- What to produce:
I would like the lines below, from the one with "ring mcp: (208, 202)" through the one with "middle dip: (230, 632)", copied exactly and without any pictures.

- Listed entries:
= = = = = = =
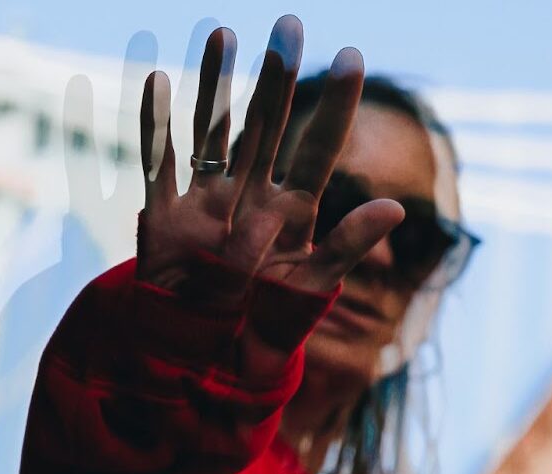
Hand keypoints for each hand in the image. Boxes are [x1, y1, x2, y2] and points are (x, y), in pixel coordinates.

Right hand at [137, 16, 404, 302]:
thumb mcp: (312, 290)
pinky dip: (155, 127)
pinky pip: (159, 165)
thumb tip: (396, 208)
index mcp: (293, 212)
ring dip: (216, 85)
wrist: (210, 362)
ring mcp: (208, 202)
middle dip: (276, 78)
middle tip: (288, 26)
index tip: (352, 59)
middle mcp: (251, 196)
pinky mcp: (167, 218)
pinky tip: (157, 82)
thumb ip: (346, 247)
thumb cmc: (267, 329)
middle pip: (266, 127)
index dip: (334, 108)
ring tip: (221, 34)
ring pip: (212, 132)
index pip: (319, 150)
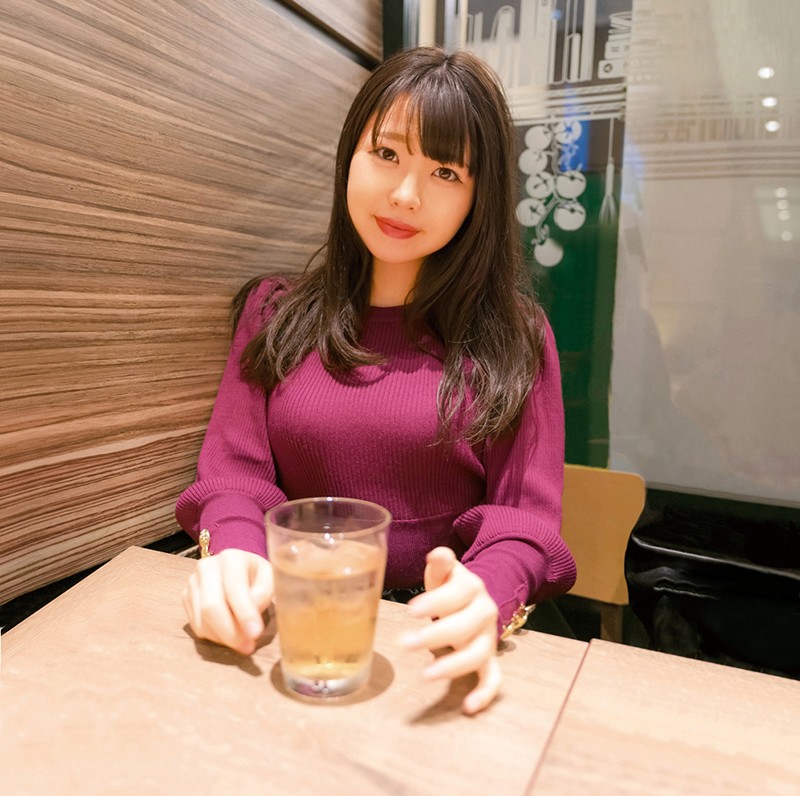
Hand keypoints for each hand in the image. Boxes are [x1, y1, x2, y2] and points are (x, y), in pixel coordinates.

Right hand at [182, 548, 273, 655]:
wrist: (238, 569)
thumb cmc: (256, 575)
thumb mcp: (269, 578)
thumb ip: (264, 594)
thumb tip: (249, 620)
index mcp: (231, 558)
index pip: (234, 588)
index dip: (244, 613)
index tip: (255, 634)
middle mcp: (207, 567)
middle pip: (211, 606)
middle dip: (230, 632)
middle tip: (247, 647)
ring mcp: (193, 582)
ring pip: (202, 620)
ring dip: (223, 638)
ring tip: (242, 642)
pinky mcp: (186, 597)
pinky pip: (197, 626)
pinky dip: (214, 636)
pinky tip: (228, 634)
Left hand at [400, 547, 500, 714]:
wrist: (475, 600)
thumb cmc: (449, 586)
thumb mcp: (445, 571)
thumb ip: (441, 564)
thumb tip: (437, 555)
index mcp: (472, 587)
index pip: (456, 594)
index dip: (435, 603)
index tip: (410, 611)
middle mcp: (485, 612)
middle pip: (464, 626)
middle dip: (435, 636)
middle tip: (405, 644)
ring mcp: (489, 638)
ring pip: (477, 654)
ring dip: (453, 666)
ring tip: (426, 675)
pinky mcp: (490, 659)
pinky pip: (494, 678)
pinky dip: (485, 694)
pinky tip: (468, 707)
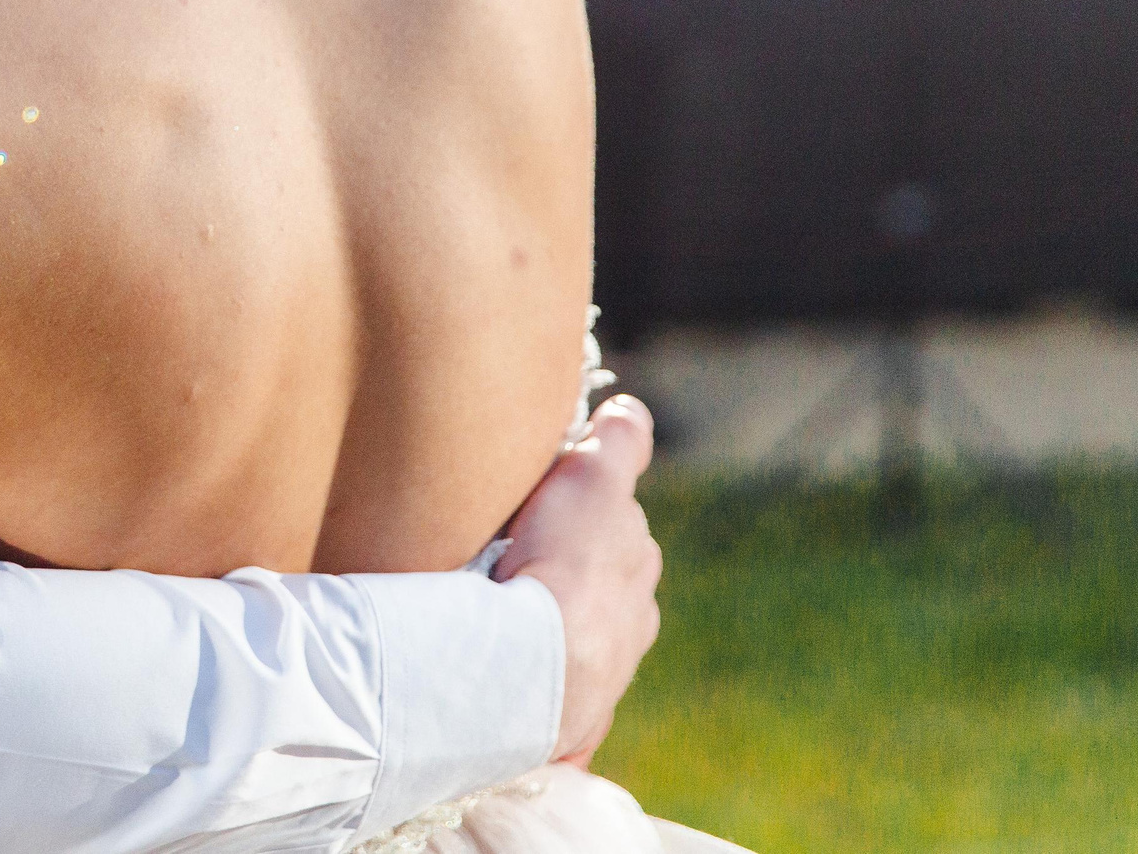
= = = = = = =
- Answer area:
ring mcp: (208, 202)
middle dip: (276, 78)
middle tip: (288, 26)
index tip: (352, 59)
middle mcp: (251, 196)
pinky mcp: (167, 218)
pinky tip: (157, 82)
thumb ip: (346, 247)
thumb cmc: (267, 329)
middle pip: (266, 127)
index dip: (334, 108)
ring tip: (221, 34)
ring pip: (212, 132)
index pip: (319, 150)
Hand keypoints for each hand in the image. Boxes are [x1, y1, x2, y2] and points are (x, y), in pixel coordinates.

Right hand at [182, 548, 273, 655]:
wrist: (238, 569)
thumb cmc: (256, 575)
thumb mcp: (269, 578)
thumb ip: (264, 594)
thumb tip: (249, 620)
index mcp: (231, 558)
index pip: (234, 588)
index dip: (244, 613)
index tip: (255, 634)
middle mcp: (207, 567)
middle pip: (211, 606)
middle dip: (230, 632)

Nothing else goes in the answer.